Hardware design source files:
= = = = =

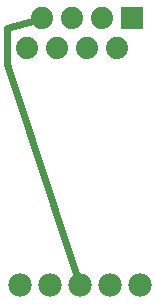
<source format=gtl>
G04 MADE WITH FRITZING*
G04 WWW.FRITZING.ORG*
G04 DOUBLE SIDED*
G04 HOLES PLATED*
G04 CONTOUR ON CENTER OF CONTOUR VECTOR*
%ASAXBY*%
%FSLAX23Y23*%
%MOIN*%
%OFA0B0*%
%SFA1.0B1.0*%
%ADD10C,0.074000*%
%ADD11C,0.078000*%
%ADD12C,0.024000*%
%ADD13R,0.001000X0.001000*%
%LNCOPPER1*%
G90*
G70*
G54D10*
X221Y853D03*
X271Y953D03*
X321Y853D03*
X421Y853D03*
X521Y853D03*
X371Y953D03*
X471Y953D03*
X571Y953D03*
G54D11*
X197Y63D03*
X297Y63D03*
X397Y63D03*
X497Y63D03*
X597Y63D03*
G54D12*
X252Y947D02*
X156Y919D01*
X156Y919D02*
X156Y799D01*
X156Y799D02*
X391Y81D01*
G54D13*
X534Y989D02*
X607Y989D01*
X534Y988D02*
X607Y988D01*
X534Y987D02*
X607Y987D01*
X534Y986D02*
X607Y986D01*
X534Y985D02*
X607Y985D01*
X534Y984D02*
X607Y984D01*
X534Y983D02*
X607Y983D01*
X534Y982D02*
X607Y982D01*
X534Y981D02*
X607Y981D01*
X534Y980D02*
X607Y980D01*
X534Y979D02*
X607Y979D01*
X534Y978D02*
X607Y978D01*
X534Y977D02*
X607Y977D01*
X534Y976D02*
X607Y976D01*
X534Y975D02*
X607Y975D01*
X534Y974D02*
X607Y974D01*
X534Y973D02*
X607Y973D01*
X534Y972D02*
X567Y972D01*
X575Y972D02*
X607Y972D01*
X534Y971D02*
X563Y971D01*
X578Y971D02*
X607Y971D01*
X534Y970D02*
X561Y970D01*
X580Y970D02*
X607Y970D01*
X534Y969D02*
X559Y969D01*
X582Y969D02*
X607Y969D01*
X534Y968D02*
X558Y968D01*
X583Y968D02*
X607Y968D01*
X534Y967D02*
X557Y967D01*
X585Y967D02*
X607Y967D01*
X534Y966D02*
X556Y966D01*
X586Y966D02*
X607Y966D01*
X534Y965D02*
X555Y965D01*
X586Y965D02*
X607Y965D01*
X534Y964D02*
X554Y964D01*
X587Y964D02*
X607Y964D01*
X534Y963D02*
X554Y963D01*
X588Y963D02*
X607Y963D01*
X534Y962D02*
X553Y962D01*
X588Y962D02*
X607Y962D01*
X534Y961D02*
X552Y961D01*
X589Y961D02*
X607Y961D01*
X534Y960D02*
X552Y960D01*
X589Y960D02*
X607Y960D01*
X534Y959D02*
X552Y959D01*
X590Y959D02*
X607Y959D01*
X534Y958D02*
X551Y958D01*
X590Y958D02*
X607Y958D01*
X534Y957D02*
X551Y957D01*
X590Y957D02*
X607Y957D01*
X534Y956D02*
X551Y956D01*
X591Y956D02*
X607Y956D01*
X534Y955D02*
X551Y955D01*
X591Y955D02*
X607Y955D01*
X534Y954D02*
X551Y954D01*
X591Y954D02*
X607Y954D01*
X534Y953D02*
X551Y953D01*
X591Y953D02*
X607Y953D01*
X534Y952D02*
X551Y952D01*
X591Y952D02*
X607Y952D01*
X534Y951D02*
X551Y951D01*
X591Y951D02*
X607Y951D01*
X534Y950D02*
X551Y950D01*
X591Y950D02*
X607Y950D01*
X534Y949D02*
X551Y949D01*
X591Y949D02*
X607Y949D01*
X534Y948D02*
X551Y948D01*
X590Y948D02*
X607Y948D01*
X534Y947D02*
X551Y947D01*
X590Y947D02*
X607Y947D01*
X534Y946D02*
X552Y946D01*
X590Y946D02*
X607Y946D01*
X534Y945D02*
X552Y945D01*
X589Y945D02*
X607Y945D01*
X534Y944D02*
X553Y944D01*
X589Y944D02*
X607Y944D01*
X534Y943D02*
X553Y943D01*
X588Y943D02*
X607Y943D01*
X534Y942D02*
X554Y942D01*
X588Y942D02*
X607Y942D01*
X534Y941D02*
X554Y941D01*
X587Y941D02*
X607Y941D01*
X534Y940D02*
X555Y940D01*
X586Y940D02*
X607Y940D01*
X534Y939D02*
X556Y939D01*
X585Y939D02*
X607Y939D01*
X534Y938D02*
X557Y938D01*
X584Y938D02*
X607Y938D01*
X534Y937D02*
X558Y937D01*
X583Y937D02*
X607Y937D01*
X534Y936D02*
X560Y936D01*
X581Y936D02*
X607Y936D01*
X534Y935D02*
X562Y935D01*
X580Y935D02*
X607Y935D01*
X534Y934D02*
X564Y934D01*
X577Y934D02*
X607Y934D01*
X534Y933D02*
X607Y933D01*
X534Y932D02*
X607Y932D01*
X534Y931D02*
X607Y931D01*
X534Y930D02*
X607Y930D01*
X534Y929D02*
X607Y929D01*
X534Y928D02*
X607Y928D01*
X534Y927D02*
X607Y927D01*
X534Y926D02*
X607Y926D01*
X534Y925D02*
X607Y925D01*
X534Y924D02*
X607Y924D01*
X534Y923D02*
X607Y923D01*
X534Y922D02*
X607Y922D01*
X534Y921D02*
X607Y921D01*
X534Y920D02*
X607Y920D01*
X534Y919D02*
X607Y919D01*
X534Y918D02*
X607Y918D01*
X534Y917D02*
X607Y917D01*
X534Y916D02*
X607Y916D01*
D02*
G04 End of Copper1*
M02*
</source>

= = = = =

Description of the task: Please retype the data exactly as it appears, but without any of its pictures.

Solution to the problem:
<source format=gtl>
G04 MADE WITH FRITZING*
G04 WWW.FRITZING.ORG*
G04 DOUBLE SIDED*
G04 HOLES PLATED*
G04 CONTOUR ON CENTER OF CONTOUR VECTOR*
%ASAXBY*%
%FSLAX23Y23*%
%MOIN*%
%OFA0B0*%
%SFA1.0B1.0*%
%ADD10C,0.074000*%
%ADD11C,0.078000*%
%ADD12C,0.024000*%
%ADD13R,0.001000X0.001000*%
%LNCOPPER1*%
G90*
G70*
G54D10*
X221Y853D03*
X271Y953D03*
X321Y853D03*
X421Y853D03*
X521Y853D03*
X371Y953D03*
X471Y953D03*
X571Y953D03*
G54D11*
X197Y63D03*
X297Y63D03*
X397Y63D03*
X497Y63D03*
X597Y63D03*
G54D12*
X252Y947D02*
X156Y919D01*
X156Y919D02*
X156Y799D01*
X156Y799D02*
X391Y81D01*
G54D13*
X534Y989D02*
X607Y989D01*
X534Y988D02*
X607Y988D01*
X534Y987D02*
X607Y987D01*
X534Y986D02*
X607Y986D01*
X534Y985D02*
X607Y985D01*
X534Y984D02*
X607Y984D01*
X534Y983D02*
X607Y983D01*
X534Y982D02*
X607Y982D01*
X534Y981D02*
X607Y981D01*
X534Y980D02*
X607Y980D01*
X534Y979D02*
X607Y979D01*
X534Y978D02*
X607Y978D01*
X534Y977D02*
X607Y977D01*
X534Y976D02*
X607Y976D01*
X534Y975D02*
X607Y975D01*
X534Y974D02*
X607Y974D01*
X534Y973D02*
X607Y973D01*
X534Y972D02*
X567Y972D01*
X575Y972D02*
X607Y972D01*
X534Y971D02*
X563Y971D01*
X578Y971D02*
X607Y971D01*
X534Y970D02*
X561Y970D01*
X580Y970D02*
X607Y970D01*
X534Y969D02*
X559Y969D01*
X582Y969D02*
X607Y969D01*
X534Y968D02*
X558Y968D01*
X583Y968D02*
X607Y968D01*
X534Y967D02*
X557Y967D01*
X585Y967D02*
X607Y967D01*
X534Y966D02*
X556Y966D01*
X586Y966D02*
X607Y966D01*
X534Y965D02*
X555Y965D01*
X586Y965D02*
X607Y965D01*
X534Y964D02*
X554Y964D01*
X587Y964D02*
X607Y964D01*
X534Y963D02*
X554Y963D01*
X588Y963D02*
X607Y963D01*
X534Y962D02*
X553Y962D01*
X588Y962D02*
X607Y962D01*
X534Y961D02*
X552Y961D01*
X589Y961D02*
X607Y961D01*
X534Y960D02*
X552Y960D01*
X589Y960D02*
X607Y960D01*
X534Y959D02*
X552Y959D01*
X590Y959D02*
X607Y959D01*
X534Y958D02*
X551Y958D01*
X590Y958D02*
X607Y958D01*
X534Y957D02*
X551Y957D01*
X590Y957D02*
X607Y957D01*
X534Y956D02*
X551Y956D01*
X591Y956D02*
X607Y956D01*
X534Y955D02*
X551Y955D01*
X591Y955D02*
X607Y955D01*
X534Y954D02*
X551Y954D01*
X591Y954D02*
X607Y954D01*
X534Y953D02*
X551Y953D01*
X591Y953D02*
X607Y953D01*
X534Y952D02*
X551Y952D01*
X591Y952D02*
X607Y952D01*
X534Y951D02*
X551Y951D01*
X591Y951D02*
X607Y951D01*
X534Y950D02*
X551Y950D01*
X591Y950D02*
X607Y950D01*
X534Y949D02*
X551Y949D01*
X591Y949D02*
X607Y949D01*
X534Y948D02*
X551Y948D01*
X590Y948D02*
X607Y948D01*
X534Y947D02*
X551Y947D01*
X590Y947D02*
X607Y947D01*
X534Y946D02*
X552Y946D01*
X590Y946D02*
X607Y946D01*
X534Y945D02*
X552Y945D01*
X589Y945D02*
X607Y945D01*
X534Y944D02*
X553Y944D01*
X589Y944D02*
X607Y944D01*
X534Y943D02*
X553Y943D01*
X588Y943D02*
X607Y943D01*
X534Y942D02*
X554Y942D01*
X588Y942D02*
X607Y942D01*
X534Y941D02*
X554Y941D01*
X587Y941D02*
X607Y941D01*
X534Y940D02*
X555Y940D01*
X586Y940D02*
X607Y940D01*
X534Y939D02*
X556Y939D01*
X585Y939D02*
X607Y939D01*
X534Y938D02*
X557Y938D01*
X584Y938D02*
X607Y938D01*
X534Y937D02*
X558Y937D01*
X583Y937D02*
X607Y937D01*
X534Y936D02*
X560Y936D01*
X581Y936D02*
X607Y936D01*
X534Y935D02*
X562Y935D01*
X580Y935D02*
X607Y935D01*
X534Y934D02*
X564Y934D01*
X577Y934D02*
X607Y934D01*
X534Y933D02*
X607Y933D01*
X534Y932D02*
X607Y932D01*
X534Y931D02*
X607Y931D01*
X534Y930D02*
X607Y930D01*
X534Y929D02*
X607Y929D01*
X534Y928D02*
X607Y928D01*
X534Y927D02*
X607Y927D01*
X534Y926D02*
X607Y926D01*
X534Y925D02*
X607Y925D01*
X534Y924D02*
X607Y924D01*
X534Y923D02*
X607Y923D01*
X534Y922D02*
X607Y922D01*
X534Y921D02*
X607Y921D01*
X534Y920D02*
X607Y920D01*
X534Y919D02*
X607Y919D01*
X534Y918D02*
X607Y918D01*
X534Y917D02*
X607Y917D01*
X534Y916D02*
X607Y916D01*
D02*
G04 End of Copper1*
M02*
</source>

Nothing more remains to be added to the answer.